Ainda às 17 horas, todos os olhares se voltavam para o estreito portão gradeado que guardava o “Francisquinho”, imagem menor do Santo, a primeira chegada ao Santuário de São Francisco de Canindé no início do século passado. Na direção dele, vão os agradecimentos pelos pedidos atendidos e os tantos atos de louvor e penitência realizados ali. Reza a tradição que ninguém pode ver a decoração do andor até o momento que este sai em procissão. Pois eis que surge o “São Francisquinho” num andor rodeado de flores brancas e amarelas. Dentro de um pequeno coreto prateado estava a imagem. Repleto de lâmpadas e com uma cruz iluminada no alto, o andor ganhou mais brilho chegada a noite. As luzes destacavam o homenageado da festa.

Do ponto de concentração da procissão, na Praça da Basílica, os milhares de fiéis partiram seguindo a imagem pelas ruas Gervásio de Martins, Joaquim Magalhães, Posto Canindé, João Pinto Damasceno e retornando à Basílica. Durante cerca de uma hora e meia, os devotos mantinham a alegria para orar, cantar e erguer as mãos em exaltação ao Santo. Ali também era o importante momento da despedida ou do até logo a São Francisco, pois muitos garantiam voltar próximo ano. A devota da cidade de Caxias, Maranhão, Ana Maria Alcântara, vem há oito anos pagar sua promessa em Canindé. Há três ela enfrenta uma viagem de 12 horas de pau-de-arara, junto com o marido e o filho, hoje com 9 anos. “Sai mais barato para gente, né?”, explica o porquê da opção. O pau-de-arara sai de graça para família dela por causa de outro devoto de Caxias. Ele, conta Ana, paga a promessa de oferecer transporte de graça para outros fiéis de sua terra terem oportunidade de participar da Romaria de Canindé. Na palavra de Ana Maria, o sentimento semelhante ao das pessoas ali presentes. “A gente consegue uma palavra amiga que nos fortifica aí por mais um ano”. Também como maior parte dos fiéis, Ana e o marido vestem o marrom, no caso deles, durante todo o mês de outubro.

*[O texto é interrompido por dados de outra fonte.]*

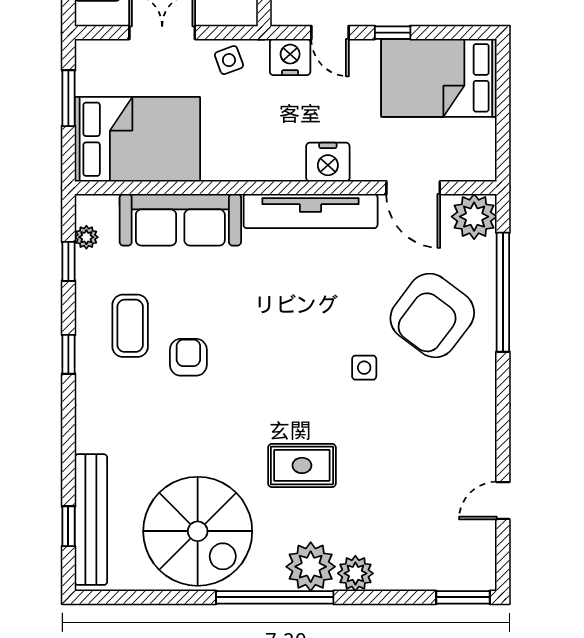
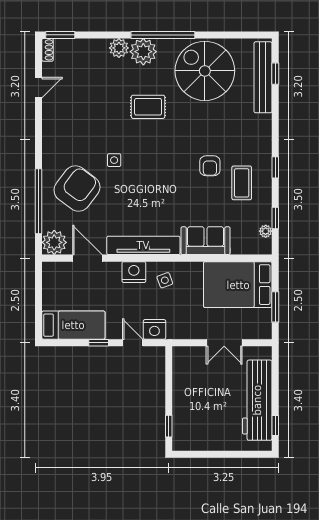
side table: (229, 60) -> (165, 280), moved
bed: (439, 78) -> (73, 325), width x0.67
sofa: (180, 220) -> (206, 241), width x0.73
shoe rack: (486, 570) -> (47, 50), added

Para o padre Frei João Amilton dos Santos, que pela primeira vez coordenou a Romaria, fica o sentimento de satisfação. “Foi uma festa muito boa, sossegada. As pessoas assumiram suas tarefas por amor mesmo”. De acordo com a Paróquia, esta foi uma das festas mais tranqüilas dos últimos anos, sem registro de acidentes, assaltos ou outro tipo de violência.

Cristiane Vasconcelos
enviada a Canindé


"Foi uma beleza a participação dos fiéis. Sentimos a dedicação e devoção por parte deles, que tiveram uma atenção grande em levar uma mensagem boa daqui."
Frei João Amilton
Coordenador da Romaria de São Francisco das Chagas de Canindé

"Para mim, abaixo de Deus, a pessoa mais importante é São Francisco. A fé nele não é de agora, não. Vem de muito tempo. Já venho há 18 anos e enquanto São Francisco me conceder saúde pretendo voltar."
Maria Raimunda Cardoso
Romeira da cidade de Caxias, Maranhão.